# [How to complete this task]
Transcribe the lines verbatim, beginning with the first line of the records and ending after the line that contains "sangat luas, untuk".

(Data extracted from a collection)

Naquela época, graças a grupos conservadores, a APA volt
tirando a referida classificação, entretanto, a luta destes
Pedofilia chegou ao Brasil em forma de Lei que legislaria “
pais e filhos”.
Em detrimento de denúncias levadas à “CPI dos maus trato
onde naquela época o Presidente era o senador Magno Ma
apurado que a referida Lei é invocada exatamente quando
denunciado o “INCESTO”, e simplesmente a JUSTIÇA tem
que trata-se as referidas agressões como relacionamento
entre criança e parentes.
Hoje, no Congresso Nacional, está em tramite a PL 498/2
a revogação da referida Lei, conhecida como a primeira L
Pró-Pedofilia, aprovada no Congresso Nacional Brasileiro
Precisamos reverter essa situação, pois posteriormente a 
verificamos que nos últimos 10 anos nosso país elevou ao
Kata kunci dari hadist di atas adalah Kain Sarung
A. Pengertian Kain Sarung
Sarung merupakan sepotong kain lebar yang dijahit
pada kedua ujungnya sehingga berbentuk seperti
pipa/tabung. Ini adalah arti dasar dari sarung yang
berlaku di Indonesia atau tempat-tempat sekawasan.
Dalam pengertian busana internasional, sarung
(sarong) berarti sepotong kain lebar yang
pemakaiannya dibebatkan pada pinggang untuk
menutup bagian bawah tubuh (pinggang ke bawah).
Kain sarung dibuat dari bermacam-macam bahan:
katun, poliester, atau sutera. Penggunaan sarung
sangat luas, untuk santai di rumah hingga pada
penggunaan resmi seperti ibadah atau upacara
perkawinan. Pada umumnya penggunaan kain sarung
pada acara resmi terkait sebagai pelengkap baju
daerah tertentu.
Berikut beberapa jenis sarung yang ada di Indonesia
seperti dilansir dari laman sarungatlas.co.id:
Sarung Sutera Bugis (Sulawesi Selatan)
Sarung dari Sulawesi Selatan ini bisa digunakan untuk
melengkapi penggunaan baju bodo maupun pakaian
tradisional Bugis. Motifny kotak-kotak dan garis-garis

# [Result for this exercise]
Naquela época, graças a grupos conservadores, a APA volt
tirando a referida classificação, entretanto, a luta destes
Pedofilia chegou ao Brasil em forma de Lei que legislaria “
pais e filhos”.
Em detrimento de denúncias levadas à “CPI dos maus trato
onde naquela época o Presidente era o senador Magno Ma
apurado que a referida Lei é invocada exatamente quando
denunciado o “INCESTO”, e simplesmente a JUSTIÇA tem
que trata-se as referidas agressões como relacionamento
entre criança e parentes.
Hoje, no Congresso Nacional, está em tramite a PL 498/2
a revogação da referida Lei, conhecida como a primeira L
Pró-Pedofilia, aprovada no Congresso Nacional Brasileiro
Precisamos reverter essa situação, pois posteriormente a 
verificamos que nos últimos 10 anos nosso país elevou ao
Kata kunci dari hadist di atas adalah Kain Sarung
A. Pengertian Kain Sarung
Sarung merupakan sepotong kain lebar yang dijahit
pada kedua ujungnya sehingga berbentuk seperti
pipa/tabung. Ini adalah arti dasar dari sarung yang
berlaku di Indonesia atau tempat-tempat sekawasan.
Dalam pengertian busana internasional, sarung
(sarong) berarti sepotong kain lebar yang
pemakaiannya dibebatkan pada pinggang untuk
menutup bagian bawah tubuh (pinggang ke bawah).
Kain sarung dibuat dari bermacam-macam bahan:
katun, poliester, atau sutera. Penggunaan sarung
sangat luas, untuk santai di rumah hingga pada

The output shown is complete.